26.3 Samples with CNVs in breast-related genes

Below is the plot showing the breast-related mutations as well as CNVs added

ttemp=CNVGRanges[which(CNVGRanges$call!=0)]
Bsamples=txRn6[which(txRn6$gene_id%in%c(RatBreastCosmic, OtherBreast))]
olaps=findOverlaps(Bsamples,ttemp)
ttemp$gene=NA
ttemp$gene[subjectHits(olaps)]=Bsamples$gene_id[queryHits(olaps)]
ttemp$NewID=sapply(ttemp$sample, function(x) Cdata$NewID[grep(x, Cdata$WGS)])

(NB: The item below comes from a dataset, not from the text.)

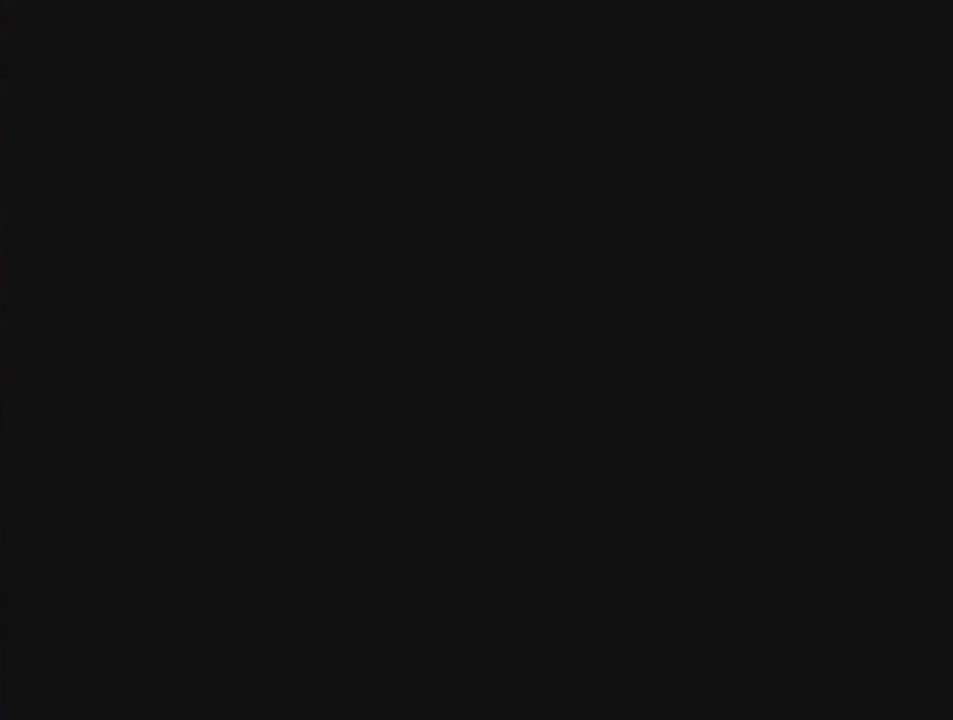
{"buttons": ["Z"], "left_stick": "up", "events": [[67, "A", "down"], [133, "A", "up"], [267, "A", "down"], [300, "A", "up"], [433, "A", "down"], [500, "A", "up"]]}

x1=which(!is.na(ttemp$gene))
l1=match(ttemp$gene[x1], colnames(X2b))
lnew=unique(ttemp$gene[x1[which(is.na(l1))]])
X2b=cbind(X2b, matrix(0, ncol=length(lnew), nrow=nrow(X2b)))
colnames(X2b)[(ncol(X2b)-length(lnew)+1):ncol(X2b)]=lnew
l1=match(ttemp$gene[x1], colnames(X2b))
l2=match(ttemp$NewID[x1], rownames(X2b))
for (i in 1:length(l1)){
  X2b[l2[i],l1[i]]=ifelse(ttemp$call[x1[i]]=="+", 5, 4)
}
l2=rowSums(sign(X2b))
l3=colSums(sign(X2b))
heatmap.2(X2b[order(l2),order(l3) ], col=c("white",  3:5, 2:1), scale="none", trace="none", sepcolor="grey85", colsep=c(1:ncol(X2b)), rowsep=c(1:nrow(X2b)), sepwidth=c(0.005, 0.005))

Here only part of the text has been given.